▶ Machine-readable electronics designs:
----------
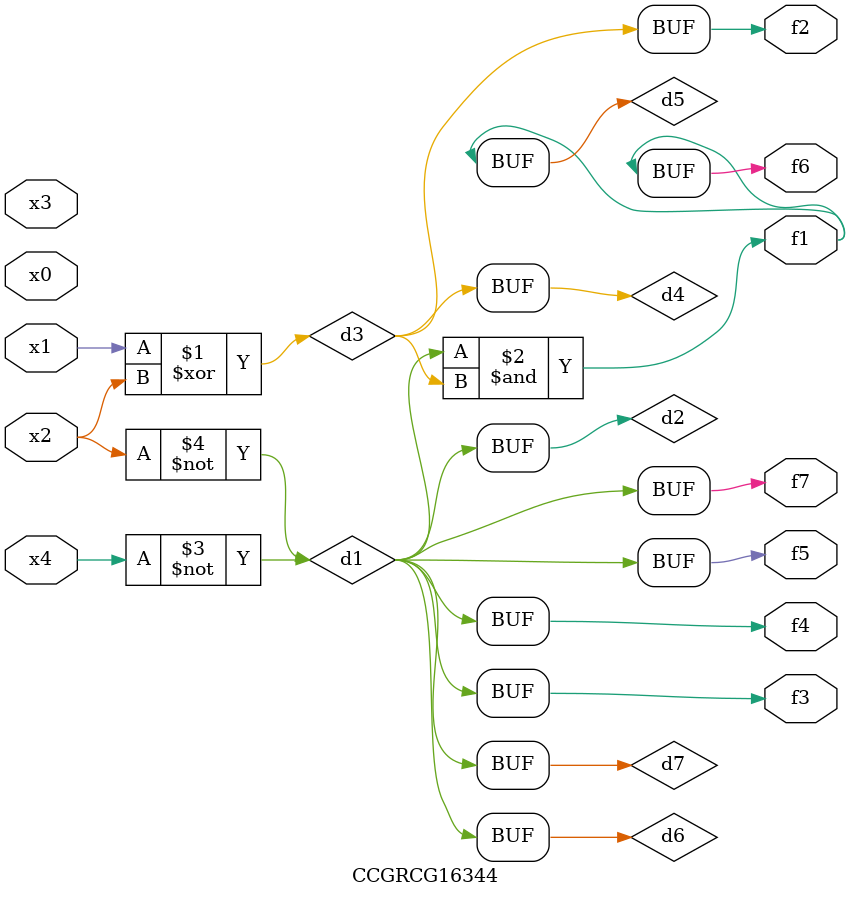
<source format=v>
module CCGRCG16344(
	input x0, x1, x2, x3, x4,
	output f1, f2, f3, f4, f5, f6, f7
);

	wire d1, d2, d3, d4, d5, d6, d7;

	not (d1, x4);
	not (d2, x2);
	xor (d3, x1, x2);
	buf (d4, d3);
	and (d5, d1, d3);
	buf (d6, d1, d2);
	buf (d7, d2);
	assign f1 = d5;
	assign f2 = d4;
	assign f3 = d7;
	assign f4 = d7;
	assign f5 = d7;
	assign f6 = d5;
	assign f7 = d7;
endmodule

</source>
----------
Retype the whole of the data verbatim. Skip every picture.

▶ Response:
<source format=v>
module CCGRCG16344(
	input x0, x1, x2, x3, x4,
	output f1, f2, f3, f4, f5, f6, f7
);

	wire d1, d2, d3, d4, d5, d6, d7;

	not (d1, x4);
	not (d2, x2);
	xor (d3, x1, x2);
	buf (d4, d3);
	and (d5, d1, d3);
	buf (d6, d1, d2);
	buf (d7, d2);
	assign f1 = d5;
	assign f2 = d4;
	assign f3 = d7;
	assign f4 = d7;
	assign f5 = d7;
	assign f6 = d5;
	assign f7 = d7;
endmodule

</source>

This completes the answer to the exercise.